Kahve bizi uyanık tutuyor, uyarıyor, işimize makine gibi verimlilik sağlıyor

Oturup düşünürseniz özel kahve pazarında, bugünün meşalesi Starbucks gibi dalga geçilecek çok şey mevcut. 1996’da Orta Amerika kahvelerinin Hawaii’den yönlendirildiği keşfedildi, profesyoneller taklit kahveyi Kona’nın kendisinden daha iyi tanısa da üreticileri Hawai Kona kahvesi olarak markaladı. Bugün en pahalı kahvelerden biri ise Asya Palmiye Misk kedisinin dışkısından elde edilen Kopi Luwak’tır. Ve tabii ki hemen hemen her özel kahveci, çekirdek kahve satın aldığınız takdirde yerli halkları aynı anda yoksulluktan kaldırabilir ve gezegeni kurtarabileceklerini vadetmeleri için diğerleri ile kıyasıya bir rekabet içinde olurlar. Ne var ki, yeşil kapitalizmin iddiaları, eski kahve dünyasında olduğu kadar şişirilmiş ve iğrenç değildir.

Özel kahve sanatçılarının şahin kesildiği en saçma enstrüman de toplumun gerçek bir ihtiyacını karşılamaktadır: Sosyallik. Starbucks‘ın hızla büyümesinden zevk alan CEO Howard Schultz, mağazalarının sosyolog Ray Oldenburg’un ifadesiyle “third space” yani “üçüncü alan” ihtiyacını karşıladığını düşünüyor. “Üçüncü alan” ne iş ne de evdir, hem yabancılaşma hem de yalnızlıktan kaçmak için bir umumi alan.
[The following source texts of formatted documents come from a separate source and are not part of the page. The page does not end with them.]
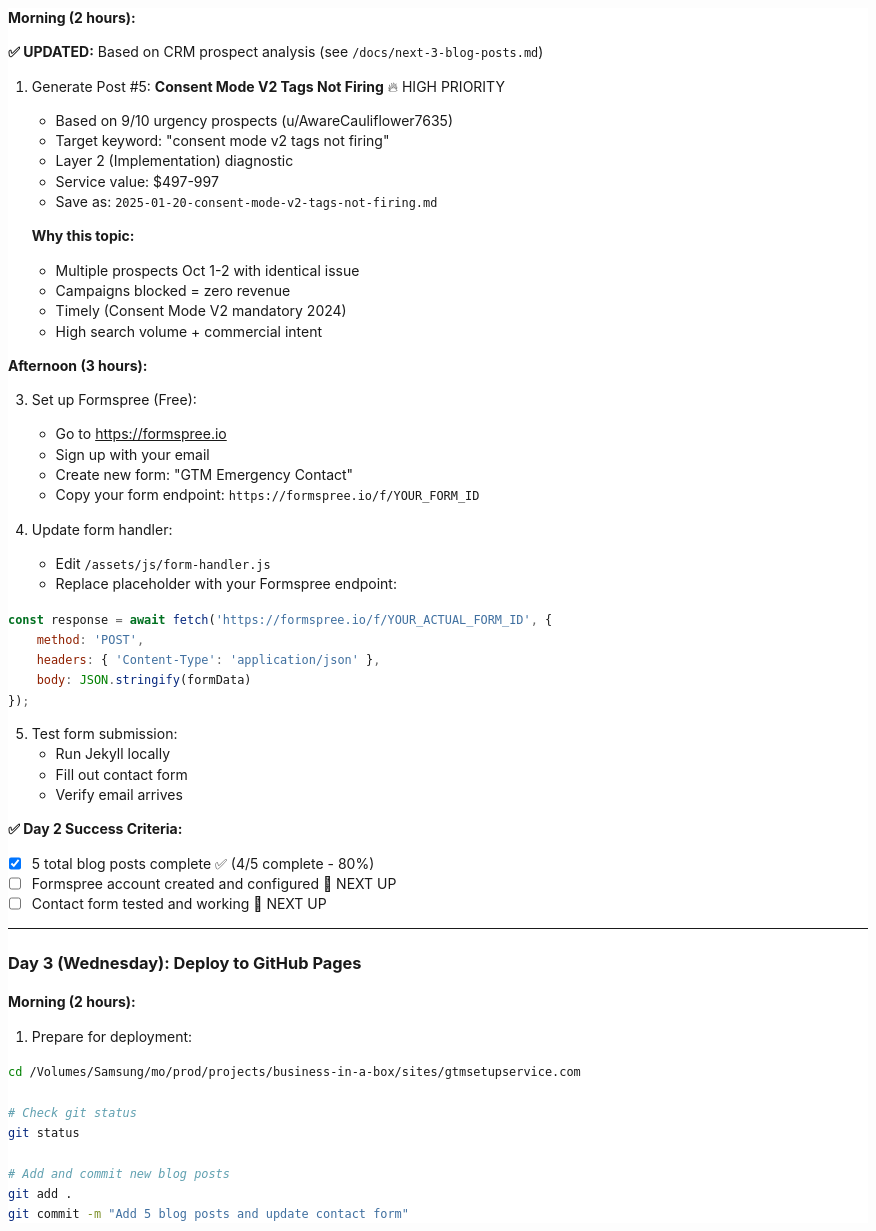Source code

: **Morning (2 hours):**

**✅ UPDATED:** Based on CRM prospect analysis (see `/docs/next-3-blog-posts.md`)

1. Generate Post #5: **Consent Mode V2 Tags Not Firing** 🔥 HIGH PRIORITY
   - Based on 9/10 urgency prospects (u/AwareCauliflower7635)
   - Target keyword: "consent mode v2 tags not firing"
   - Layer 2 (Implementation) diagnostic
   - Service value: $497-997
   - Save as: `2025-01-20-consent-mode-v2-tags-not-firing.md`

   **Why this topic:**
   - Multiple prospects Oct 1-2 with identical issue
   - Campaigns blocked = zero revenue
   - Timely (Consent Mode V2 mandatory 2024)
   - High search volume + commercial intent

**Afternoon (3 hours):**

3. Set up Formspree (Free):
   - Go to https://formspree.io
   - Sign up with your email
   - Create new form: "GTM Emergency Contact"
   - Copy your form endpoint: `https://formspree.io/f/YOUR_FORM_ID`

4. Update form handler:
   - Edit `/assets/js/form-handler.js`
   - Replace placeholder with your Formspree endpoint:
```javascript
const response = await fetch('https://formspree.io/f/YOUR_ACTUAL_FORM_ID', {
    method: 'POST',
    headers: { 'Content-Type': 'application/json' },
    body: JSON.stringify(formData)
});
```

5. Test form submission:
   - Run Jekyll locally
   - Fill out contact form
   - Verify email arrives

**✅ Day 2 Success Criteria:**
- [x] 5 total blog posts complete ✅ (4/5 complete - 80%)
- [ ] Formspree account created and configured 🔄 NEXT UP
- [ ] Contact form tested and working 🔄 NEXT UP

---

### Day 3 (Wednesday): Deploy to GitHub Pages

**Morning (2 hours):**

1. Prepare for deployment:
```bash
cd /Volumes/Samsung/mo/prod/projects/business-in-a-box/sites/gtmsetupservice.com

# Check git status
git status

# Add and commit new blog posts
git add .
git commit -m "Add 5 blog posts and update contact form"
```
Hani niye kişisel olarak gelişiyoruz diye bir sitem vardı, bu argümana cevap olarak yalnız kalmadan toplumsal yeniden üretim gibi.

Araştırmalarım sırasında farklı bir terime denk geldim: “kafeinizm“. 1980’de kafeinizm terimi Diagnostic and Statistical Manual of Mental Disorders‘a eklenmiş, fakat kısa süre sonra kaldırılmış. Gerçek şu ki kahve bağımlılık yapıcı ancak büyük ölçüde zararsız. Fakat kapitalizm tarihi boyunca zararsızlığı pazarlanmıştır. Luttinger ve Dicum, “kahve her zaman sanayileşmenin canavarlaştırılması için mükemmel bir tamamlayıcı olmuştur” diyor.
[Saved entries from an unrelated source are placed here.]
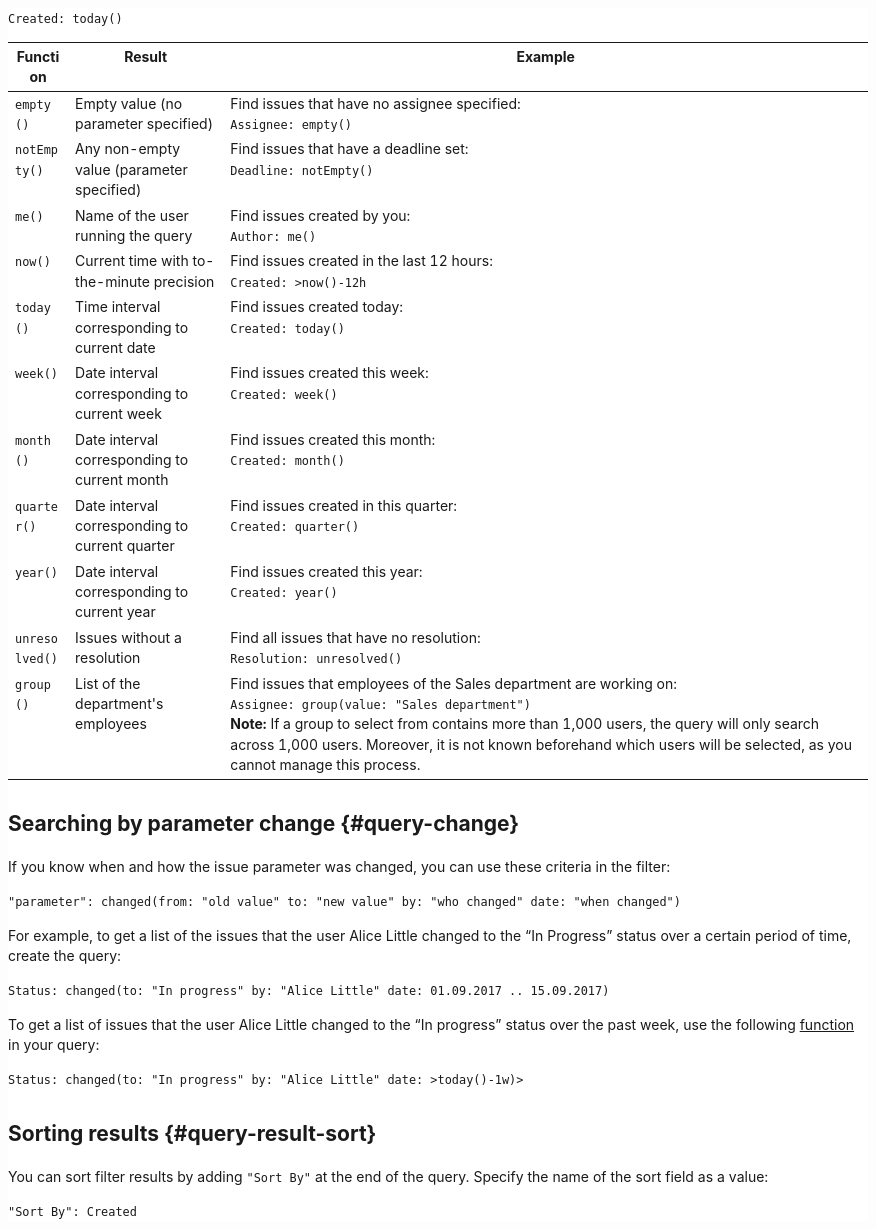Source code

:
```no-highlight
Created: today()
```

| Function | Result | Example |
----- | ----- | -----
| ```empty()  ``` | Empty value (no parameter specified) | Find issues that have no assignee specified:<br/>``` Assignee: empty() ``` |
| ```notEmpty() ``` | Any non-empty value (parameter specified) | Find issues that have a deadline set:<br/>``` Deadline: notEmpty() ``` |
| ```me()  ``` | Name of the user running the query | Find issues created by you:<br/>``` Author: me() ``` |
| ```now() ``` | Current time with to-the-minute precision | Find issues created in the last 12 hours:<br/>``` Created: >now()-12h ``` |
| ```today() ``` | Time interval corresponding to current date | Find issues created today:<br/>``` Created: today() ``` |
| ```week() ``` | Date interval corresponding to current week | Find issues created this week:<br/>``` Created: week() ``` |
| ```month()  ``` | Date interval corresponding to current month | Find issues created this month:<br/>``` Created: month() ``` |
| ```quarter()  ``` | Date interval corresponding to current quarter | Find issues created in this quarter:<br/>``` Created: quarter() ``` |
| ```year() ``` | Date interval corresponding to current year | Find issues created this year:<br/>``` Created: year() ``` |
| ```unresolved() ``` | Issues without a resolution | Find all issues that have no resolution:<br/>``` Resolution: unresolved() ``` |
| ```group() ``` | List of the department's employees | Find issues that employees of the Sales department are working on:<br/>``` Assignee: group(value: "Sales department")  ```<br/>**Note:** If a group to select from contains more than 1,000 users, the query will only search across 1,000 users. Moreover, it is not known beforehand which users will be selected, as you cannot manage this process. |


## Searching by parameter change {#query-change}

If you know when and how the issue parameter was changed, you can use these criteria in the filter:
```
"parameter": changed(from: "old value" to: "new value" by: "who changed" date: "when changed")
```

For example, to get a list of the issues that the user Alice Little changed to the <q>In Progress</q> status over a certain period of time, create the query:

```
Status: changed(to: "In progress" by: "Alice Little" date: 01.09.2017 .. 15.09.2017)
```

To get a list of issues that the user Alice Little changed to the <q>In progress</q> status over the past week, use the following [function](#query-functions) in your query:

```
Status: changed(to: "In progress" by: "Alice Little" date: >today()-1w)>
```

## Sorting results {#query-result-sort}

You can sort filter results by adding `"Sort By"` at the end of the query. Specify the name of the sort field as a value:

```no-highlight
"Sort By": Created
```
Kahve bizi uyanık tutuyor, uyarıyor, işinize makine gibi verimlilik sağlıyor. 1942’de To Think of Coffee’nin yazarı olan Margaret Meagher, istenmeyen bir eleştiride kahvenin işlevini uygun bir şekilde tanımladı: “Kahve, insanlığın iş gününü 12’den 24 saate kadar genişletti. Tempo, karmaşıklık, modern yaşamın gerginliği, beyin aktivitesini uyarma mucizesini –kötülük, alışkanlık yaratan son etkiler olmadan– gerçekleştirebilecek bir şey.” Avrupa’ya ilk getirildiğinde ilaç niyetine kullanılan kahvenin üretimi, küresel iklim değişikliği ile tehdide uğruyor. Mevcut gidişatta, kahve yetiştiriciliğine uygun arazi miktarı 30 yıl içinde yarıya inecek. Kahve olmayan bir dünya hayal etmek zor, özellikle de şu anda geçimini kahve yetiştiriciliğinden sağlayan kırsaldaki 20 milyon aileyi düşündüğümüzde. Ama o zaman da, çok daha yıkıcı olacak kapitalizmin kendi erozyonu ve diğer sayısız etkilerini anlamak zor.